▸ **待完成任务**
1. 请照原文抄录BZOJ3158题解中的一段:从包含"if (d[edge[i].to]==-1&&edge[i].flow<edge[i].cap)"的那几个字开始,到"work(int k,int f)"结束。
2. 根据BZOJ3158题解,两个数都是奇数时满足哪个条件?
3. BZOJ3158题解在哪里停下,就从哪里接着往下写。

▸ **原始文档**
━━━━━━━━━━━━━━━━

• BZOJ3158 千钧一发(最小割)


      可以看做一些物品中某些互相排斥求最大价值。如果这是个二分图的话,就很容易用最小割了。

      观察其给出的条件间是否有什么联系。如果两个数都是偶数,显然满足条件二;而若都是奇数,则满足条件一,因为式子列出来发现一定不能写成完全平方数。那么这就是个二分图了。

    #include<iostream> 
    #include<cstdio>
    #include<cmath>
    #include<cstdlib>
    #include<cstring>
    #include<algorithm>
    using namespace std;
    int read()
    {
        int x=0,f=1;char c=getchar();
        while (c<'0'||c>'9') {if (c=='-') f=-1;c=getchar();}
        while (c>='0'&&c<='9') x=(x<<1)+(x<<3)+(c^48),c=getchar();
        return x*f;
    }
    #define N 1010
    #define inf 1000000000
    #define S 0
    #define T 1001
    int n,p[N],a[N],b[N],ans=0,t=-1;
    int d[N],cur[N],q[N];
    struct data{int to,nxt,cap,flow;
    }edge[N*N<<1];
    void addedge(int x,int y,int z)
    {
        t++;edge[t].to=y,edge[t].nxt=p[x],edge[t].cap=z,edge[t].flow=0,p[x]=t;
        t++;edge[t].to=x,edge[t].nxt=p[y],edge[t].cap=0,edge[t].flow=0,p[y]=t;
    }
    bool bfs()
    {
        memset(d,255,sizeof(d));d[S]=0;
        int head=0,tail=1;q[1]=S;
        do
        {
            int x=q[++head];
            for (int i=p[x];~i;i=edge[i].nxt)
            if (d[edge[i].to]==-1&&edge[i].flow<edge[i].cap)
            {
                d[edge[i].to]=d[x]+1;
                q[++tail]=edge[i].to;
            }
        }while (head<tail);
        return ~d[T];
    }
    int work(int k,int f)

━━━━━━━━━━━━━━━━

▸ **所给材料**
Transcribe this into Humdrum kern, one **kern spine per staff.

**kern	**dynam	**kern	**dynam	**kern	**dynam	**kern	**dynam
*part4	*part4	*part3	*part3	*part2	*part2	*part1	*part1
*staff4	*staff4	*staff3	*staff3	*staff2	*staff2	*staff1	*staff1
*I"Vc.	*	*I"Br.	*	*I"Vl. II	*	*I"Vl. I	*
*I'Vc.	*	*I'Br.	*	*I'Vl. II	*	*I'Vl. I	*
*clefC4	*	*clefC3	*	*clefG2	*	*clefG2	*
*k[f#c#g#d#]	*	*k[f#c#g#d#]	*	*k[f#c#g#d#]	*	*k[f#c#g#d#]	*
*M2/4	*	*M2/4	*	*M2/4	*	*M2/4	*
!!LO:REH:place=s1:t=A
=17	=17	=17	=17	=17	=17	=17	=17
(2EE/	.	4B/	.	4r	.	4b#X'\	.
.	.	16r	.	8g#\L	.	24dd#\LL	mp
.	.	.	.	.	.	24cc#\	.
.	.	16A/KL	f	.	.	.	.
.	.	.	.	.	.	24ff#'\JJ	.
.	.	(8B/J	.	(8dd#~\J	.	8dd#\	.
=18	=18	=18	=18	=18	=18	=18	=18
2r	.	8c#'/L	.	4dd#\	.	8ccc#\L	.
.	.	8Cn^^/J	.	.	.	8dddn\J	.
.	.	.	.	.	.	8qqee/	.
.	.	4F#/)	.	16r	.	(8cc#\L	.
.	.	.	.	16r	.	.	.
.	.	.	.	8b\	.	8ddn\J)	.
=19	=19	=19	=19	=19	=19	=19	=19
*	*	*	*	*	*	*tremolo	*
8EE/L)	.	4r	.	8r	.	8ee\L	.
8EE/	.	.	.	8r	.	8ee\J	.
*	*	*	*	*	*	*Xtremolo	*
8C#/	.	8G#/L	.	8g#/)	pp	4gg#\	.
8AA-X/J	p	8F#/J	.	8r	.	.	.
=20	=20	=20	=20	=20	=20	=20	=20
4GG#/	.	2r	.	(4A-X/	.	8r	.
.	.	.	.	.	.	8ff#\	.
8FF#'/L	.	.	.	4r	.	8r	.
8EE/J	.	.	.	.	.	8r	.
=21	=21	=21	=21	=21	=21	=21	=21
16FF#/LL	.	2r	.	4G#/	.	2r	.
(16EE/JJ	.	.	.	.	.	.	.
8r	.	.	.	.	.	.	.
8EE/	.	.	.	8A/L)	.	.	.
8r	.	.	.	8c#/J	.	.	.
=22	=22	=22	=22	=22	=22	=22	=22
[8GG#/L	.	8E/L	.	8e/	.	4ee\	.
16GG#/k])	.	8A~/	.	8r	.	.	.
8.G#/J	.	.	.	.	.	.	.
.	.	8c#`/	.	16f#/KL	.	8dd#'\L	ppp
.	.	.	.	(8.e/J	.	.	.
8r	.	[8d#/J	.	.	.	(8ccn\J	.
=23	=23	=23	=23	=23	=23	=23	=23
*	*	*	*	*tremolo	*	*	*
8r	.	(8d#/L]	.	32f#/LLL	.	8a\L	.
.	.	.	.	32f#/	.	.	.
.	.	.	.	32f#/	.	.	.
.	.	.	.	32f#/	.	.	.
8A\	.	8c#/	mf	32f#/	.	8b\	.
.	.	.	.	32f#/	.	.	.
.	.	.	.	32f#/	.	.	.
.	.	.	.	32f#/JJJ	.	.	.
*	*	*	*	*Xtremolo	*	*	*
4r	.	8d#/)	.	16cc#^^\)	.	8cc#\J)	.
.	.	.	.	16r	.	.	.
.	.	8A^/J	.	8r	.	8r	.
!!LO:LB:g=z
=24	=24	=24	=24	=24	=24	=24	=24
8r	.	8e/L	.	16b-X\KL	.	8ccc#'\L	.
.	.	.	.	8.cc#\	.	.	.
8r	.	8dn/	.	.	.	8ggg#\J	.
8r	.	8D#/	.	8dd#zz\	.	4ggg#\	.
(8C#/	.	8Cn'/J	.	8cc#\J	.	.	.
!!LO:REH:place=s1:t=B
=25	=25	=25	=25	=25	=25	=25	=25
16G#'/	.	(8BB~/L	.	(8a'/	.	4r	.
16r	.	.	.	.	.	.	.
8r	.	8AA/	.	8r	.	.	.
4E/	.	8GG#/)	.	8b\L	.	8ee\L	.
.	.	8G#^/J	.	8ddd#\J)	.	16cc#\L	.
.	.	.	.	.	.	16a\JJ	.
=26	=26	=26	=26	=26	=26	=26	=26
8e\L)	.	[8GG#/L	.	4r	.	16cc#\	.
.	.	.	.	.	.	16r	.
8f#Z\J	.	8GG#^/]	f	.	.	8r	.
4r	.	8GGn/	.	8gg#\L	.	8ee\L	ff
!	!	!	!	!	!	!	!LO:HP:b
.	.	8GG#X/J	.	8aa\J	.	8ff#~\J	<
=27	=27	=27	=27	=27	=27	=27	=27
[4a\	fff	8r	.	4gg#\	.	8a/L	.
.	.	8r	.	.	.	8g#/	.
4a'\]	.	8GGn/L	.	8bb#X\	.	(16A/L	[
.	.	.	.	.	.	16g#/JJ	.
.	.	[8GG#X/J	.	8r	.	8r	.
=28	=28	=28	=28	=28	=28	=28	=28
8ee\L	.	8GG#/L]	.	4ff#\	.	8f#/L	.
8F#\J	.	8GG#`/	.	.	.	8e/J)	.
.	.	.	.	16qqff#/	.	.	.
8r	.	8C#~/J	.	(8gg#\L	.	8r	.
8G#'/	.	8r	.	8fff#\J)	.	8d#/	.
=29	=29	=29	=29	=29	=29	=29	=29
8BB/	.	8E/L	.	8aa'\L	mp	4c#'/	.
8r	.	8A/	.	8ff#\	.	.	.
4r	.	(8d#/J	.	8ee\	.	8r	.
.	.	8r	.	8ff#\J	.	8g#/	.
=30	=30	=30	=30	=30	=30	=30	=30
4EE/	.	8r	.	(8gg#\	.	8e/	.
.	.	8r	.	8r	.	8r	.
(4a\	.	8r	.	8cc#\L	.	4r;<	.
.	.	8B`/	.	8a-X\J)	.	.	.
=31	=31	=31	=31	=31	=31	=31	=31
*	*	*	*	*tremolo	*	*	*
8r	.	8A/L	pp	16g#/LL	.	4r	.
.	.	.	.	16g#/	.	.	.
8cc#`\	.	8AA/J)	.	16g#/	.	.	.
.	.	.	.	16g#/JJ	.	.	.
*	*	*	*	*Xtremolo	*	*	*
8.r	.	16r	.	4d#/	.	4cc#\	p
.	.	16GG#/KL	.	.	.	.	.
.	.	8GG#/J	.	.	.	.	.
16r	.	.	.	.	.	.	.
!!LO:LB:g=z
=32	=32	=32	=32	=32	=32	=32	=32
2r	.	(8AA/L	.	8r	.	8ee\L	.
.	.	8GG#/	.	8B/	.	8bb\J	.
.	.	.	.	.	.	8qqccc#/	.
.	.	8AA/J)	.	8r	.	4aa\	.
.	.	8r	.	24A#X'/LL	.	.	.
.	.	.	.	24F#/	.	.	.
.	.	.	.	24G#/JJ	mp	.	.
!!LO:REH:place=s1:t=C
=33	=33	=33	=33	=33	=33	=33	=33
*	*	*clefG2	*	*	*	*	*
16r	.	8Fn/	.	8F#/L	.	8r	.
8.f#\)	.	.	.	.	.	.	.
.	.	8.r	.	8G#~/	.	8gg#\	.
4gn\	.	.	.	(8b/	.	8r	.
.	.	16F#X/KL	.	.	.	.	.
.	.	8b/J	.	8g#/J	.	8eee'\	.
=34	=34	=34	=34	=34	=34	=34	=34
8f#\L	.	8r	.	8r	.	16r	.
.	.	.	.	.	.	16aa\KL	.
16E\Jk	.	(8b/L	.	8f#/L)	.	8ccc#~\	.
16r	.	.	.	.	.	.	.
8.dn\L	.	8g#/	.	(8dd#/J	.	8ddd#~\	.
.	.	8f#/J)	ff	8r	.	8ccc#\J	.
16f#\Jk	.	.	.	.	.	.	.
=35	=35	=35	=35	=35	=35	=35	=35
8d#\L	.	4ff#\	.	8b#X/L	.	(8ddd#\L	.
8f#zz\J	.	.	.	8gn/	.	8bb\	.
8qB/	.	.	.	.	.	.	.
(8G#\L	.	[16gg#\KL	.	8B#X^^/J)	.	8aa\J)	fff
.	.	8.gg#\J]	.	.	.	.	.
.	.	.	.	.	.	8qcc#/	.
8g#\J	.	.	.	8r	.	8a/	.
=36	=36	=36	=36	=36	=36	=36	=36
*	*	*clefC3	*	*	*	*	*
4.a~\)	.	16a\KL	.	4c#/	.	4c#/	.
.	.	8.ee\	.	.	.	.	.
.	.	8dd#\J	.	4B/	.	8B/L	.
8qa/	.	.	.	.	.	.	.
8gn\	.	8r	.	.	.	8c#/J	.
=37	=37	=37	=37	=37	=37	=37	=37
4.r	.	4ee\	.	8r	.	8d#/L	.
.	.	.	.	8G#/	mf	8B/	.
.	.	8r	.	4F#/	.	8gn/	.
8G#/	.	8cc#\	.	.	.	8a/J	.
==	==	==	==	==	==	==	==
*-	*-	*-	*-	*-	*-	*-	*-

━━━━━━━━━━━━━━━━

▸ **练习答案**
1.
if (d[edge[i].to]==-1&&edge[i].flow<edge[i].cap)
            {
                d[edge[i].to]=d[x]+1;
                q[++tail]=edge[i].to;
            }
        }while (head<tail);
        return ~d[T];
    }
    int work(int k,int f)

2. 满足条件一。

3.
    {
        if (k==T) return f;
        int used=0;
        for (int i=cur[k];~i;i=edge[i].nxt)
        if (d[k]+1==d[edge[i].to])
        {
            int w=work(edge[i].to,min(f-used,edge[i].cap-edge[i].flow));
            edge[i].flow+=w,edge[i^1].flow-=w;
            if (edge[i].flow<edge[i].cap) cur[k]=i;
            used+=w;if (used==f) return f;
        }
        if (used==0) d[k]=-1;
        return used;
    }
    void dinic()
    {
        while (bfs())
        {
            memcpy(cur,p,sizeof(p));
            ans-=work(S,inf);
        }
    }
    int gcd(int n,int m){return m==0?n:gcd(m,n%m);}
    int main()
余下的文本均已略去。